→ **DOCUMENT SEGMENT**
Mayors Convene in Washington to Discuss Water Investment Needs
By Rich Anderson
January 11, 2010
The Co-Chairs of the Mayors Water Council (MWC), Pleasanton (CA) Mayor Jennifer Hosterman and Schenectady (NY) Mayor Brian Stratton, led mayoral discussions December 2-3, 2009 in Washington (DC) at the annual Mayors Water Summit. Mayors discussed spending on water services and infrastructure; cost'saving partnership opportunities with the private sector; and unfunded mandates established by the federal government.
Preliminary Research Findings on Local Government Spending
MWC staff presented preliminary findings from a year-long study on local government spending on public water and wastewater services and infrastructure. The study findings indicate that local government spent $1.6 trillion dollars on water and wastewater services and infrastructure between 1956 and 2008, (equivalent to $3.2 trillion in inflation adjusted 2008 dollars). While annual nominal dollar spending continues to increase every year, the ‘relative percentage' increase in spending is declining and is critically low for wastewater infrastructure reinvestment.

→ **SOURCE MATERIAL**
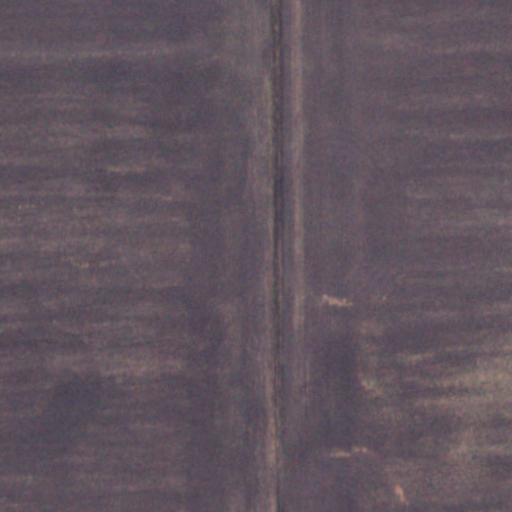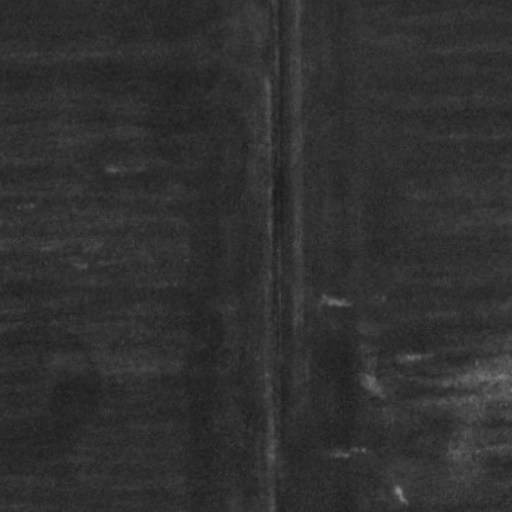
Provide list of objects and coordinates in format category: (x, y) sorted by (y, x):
crop: (397, 189)
crop: (142, 256)
crop: (398, 445)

→ **WORK INSTRUCTIONS**
A – Render this sentence from the article on the Mayors Water Summit into Spanish: "MWC staff presented preliminary findings from a year-long study on local government spending on public water and wastewater services and infrastructure."
B – Continue the article on the Mayors Water Summit from the point where it stops.
The material plays no part in what comes next.

→ **ANSWERS TO THE PROBLEMS**
A – El personal del MWC presentó conclusiones preliminares de un estudio de un año sobre el gasto de los gobiernos locales en servicios e infraestructura públicos de agua y aguas residuales.

B –
Local government spent $93 billion for this purpose in 2008. Projected spending over the next 20 years (2009 to 2028) is likely to be in the range of $2.5 to $4.8 trillion, (not including anticipated additional costs associated with new federal mandates and adaptation to climate change conditions). Annual spending in 2028 is expected to range between $189 and $421 billion. The prospect of tremendous required future public spending suggests that current practices will no longer suffice. American cities can meet the challenge through a coordinated national strategy that involves an increased federal share in capital financing; a planned strategy of prioritizing and phasing-in federal mandates; better asset management and sustainable rate setting by cities; and tax code changes to allow greater access to private capital such as pension funds.
Cost Saving Partnership Opportunities
Stratton remarked favorably on cost'savings attributed to a long-term partnership with Veolia Water which operates the city's 18.5 million gallons/day wastewater treatment and composting operations. Veolia has saved the city $1.5 million, implemented plant improvements, and solved neighborhood odor control problems. Stratton introduced Laurant Auguste, President of Veolia Water Americas, who described similar partnership success stories in Milwaukee, Tampa Bay, Indianapolis, and other major cities. Auguste stated that private sector expertise is largely untapped in America, unlike many other countries. Citing both the variety of partnership options available and the tremendous annual public costs involved with providing water and wastewater services and infrastructure, an annual ten percent cost savings from partnership arrangements could equal $140 billion or more over the next 20 years.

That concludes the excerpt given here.